As a young CFO, what makes you most excited when you consider the future of the finance industry?
What gets me excited is the automation around closing of the books and internal controls. I think this is going to cut out a lot of fraud. I think now is the time we can be ever more entrepreneurial in our roles because the numbers are the numbers. I think businesses are looking for good commercial advice and I think we as CFOs have the necessary skills and can help lead the business with our CEOs.
In your opinion, what do you think is the toughest challenge facing finance professionals today?
I think if you are a traditional bookkeeper, automation is a threat. If you’re a senior finance professional just reporting numbers, you are at risk. That role will get downgraded and you have to move into a more advisory role. But if you’re an expert, there will always be work for you. There will still be a lot of specialist-type functions around the different accounting standards – I don’t think automation will terminate that.
Ethics is a massive problem. As a profession, we are supposed to be the backbone of good corporate governance. The public trust us on this and restoring this trust is going to be a huge task.
Where do you see yourself in five years’ time? What does the future hold for you work-wise?
A larger portfolio or new industry, possibly even a CEO role would interest me. I like leading people. I’m an entrepreneurial person and I enjoy the commercial side of the role.
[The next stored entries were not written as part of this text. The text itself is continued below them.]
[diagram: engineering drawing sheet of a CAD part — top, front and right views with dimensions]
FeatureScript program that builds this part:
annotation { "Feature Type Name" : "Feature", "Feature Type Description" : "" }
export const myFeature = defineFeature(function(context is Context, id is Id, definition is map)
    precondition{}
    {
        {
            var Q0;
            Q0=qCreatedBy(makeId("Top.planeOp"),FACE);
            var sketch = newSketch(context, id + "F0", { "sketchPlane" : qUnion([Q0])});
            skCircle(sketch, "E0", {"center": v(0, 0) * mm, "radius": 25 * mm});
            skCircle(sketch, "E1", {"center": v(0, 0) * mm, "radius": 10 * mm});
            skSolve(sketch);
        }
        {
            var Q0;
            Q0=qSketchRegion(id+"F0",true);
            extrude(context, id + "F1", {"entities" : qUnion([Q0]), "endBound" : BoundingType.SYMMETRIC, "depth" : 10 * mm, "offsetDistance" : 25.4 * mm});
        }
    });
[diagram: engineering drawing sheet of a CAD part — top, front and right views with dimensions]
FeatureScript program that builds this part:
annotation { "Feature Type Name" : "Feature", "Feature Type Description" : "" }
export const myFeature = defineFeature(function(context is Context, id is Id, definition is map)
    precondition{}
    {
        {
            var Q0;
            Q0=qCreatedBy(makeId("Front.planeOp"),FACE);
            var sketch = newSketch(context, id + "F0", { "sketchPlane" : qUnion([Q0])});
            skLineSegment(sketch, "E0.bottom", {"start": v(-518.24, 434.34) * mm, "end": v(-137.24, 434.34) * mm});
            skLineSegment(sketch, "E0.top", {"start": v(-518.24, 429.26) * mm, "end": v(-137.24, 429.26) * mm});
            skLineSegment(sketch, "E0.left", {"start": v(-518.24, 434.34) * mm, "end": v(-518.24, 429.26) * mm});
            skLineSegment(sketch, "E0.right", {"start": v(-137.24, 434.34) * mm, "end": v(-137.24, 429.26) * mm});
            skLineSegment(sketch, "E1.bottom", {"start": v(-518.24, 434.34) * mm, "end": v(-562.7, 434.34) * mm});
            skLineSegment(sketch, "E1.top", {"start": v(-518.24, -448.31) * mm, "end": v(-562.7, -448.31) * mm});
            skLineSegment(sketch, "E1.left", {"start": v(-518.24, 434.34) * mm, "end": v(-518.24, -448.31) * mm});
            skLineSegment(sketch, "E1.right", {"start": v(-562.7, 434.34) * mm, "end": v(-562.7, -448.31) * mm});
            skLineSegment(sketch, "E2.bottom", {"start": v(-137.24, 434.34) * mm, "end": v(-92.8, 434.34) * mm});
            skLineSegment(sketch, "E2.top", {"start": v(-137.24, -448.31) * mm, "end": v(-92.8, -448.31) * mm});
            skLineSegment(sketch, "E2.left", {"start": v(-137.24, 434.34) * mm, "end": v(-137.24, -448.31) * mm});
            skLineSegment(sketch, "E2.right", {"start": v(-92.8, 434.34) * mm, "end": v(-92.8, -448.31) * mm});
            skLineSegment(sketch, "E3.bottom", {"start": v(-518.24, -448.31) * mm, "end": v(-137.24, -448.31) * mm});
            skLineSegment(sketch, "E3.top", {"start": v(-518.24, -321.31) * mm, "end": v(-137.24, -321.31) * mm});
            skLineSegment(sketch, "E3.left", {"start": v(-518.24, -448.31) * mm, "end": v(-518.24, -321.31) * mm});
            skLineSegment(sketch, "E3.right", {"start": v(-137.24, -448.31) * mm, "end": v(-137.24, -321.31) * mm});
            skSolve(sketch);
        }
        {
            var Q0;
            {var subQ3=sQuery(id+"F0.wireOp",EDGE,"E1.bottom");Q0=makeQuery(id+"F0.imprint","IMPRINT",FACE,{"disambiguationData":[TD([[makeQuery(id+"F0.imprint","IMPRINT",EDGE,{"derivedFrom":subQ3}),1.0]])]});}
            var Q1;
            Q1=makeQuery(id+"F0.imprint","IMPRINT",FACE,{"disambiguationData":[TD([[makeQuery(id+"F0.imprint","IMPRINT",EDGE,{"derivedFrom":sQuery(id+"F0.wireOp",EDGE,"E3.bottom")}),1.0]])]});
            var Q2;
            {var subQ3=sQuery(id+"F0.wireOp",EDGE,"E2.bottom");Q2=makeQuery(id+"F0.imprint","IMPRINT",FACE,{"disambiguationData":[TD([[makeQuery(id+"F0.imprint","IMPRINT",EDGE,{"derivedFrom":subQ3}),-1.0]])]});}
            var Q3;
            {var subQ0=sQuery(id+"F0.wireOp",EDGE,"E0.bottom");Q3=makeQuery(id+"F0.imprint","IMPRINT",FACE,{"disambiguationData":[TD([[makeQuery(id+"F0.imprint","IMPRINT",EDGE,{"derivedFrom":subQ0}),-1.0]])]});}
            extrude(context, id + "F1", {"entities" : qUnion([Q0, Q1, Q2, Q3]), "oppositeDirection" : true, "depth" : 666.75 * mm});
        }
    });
What are your interests outside of work?
I enjoy my football, golf, cricket and am a very competitive person. Whenever I play sport now, even with friends, there’s always a competition on and bragging rights up for grabs. I believe you need to have a good physical balance, otherwise the demands of the job will drain you out. Also, I’m very interested in digital automation. We have a mobile division in our business that I like to stay close to, see their latest developments and assist them with their challenges.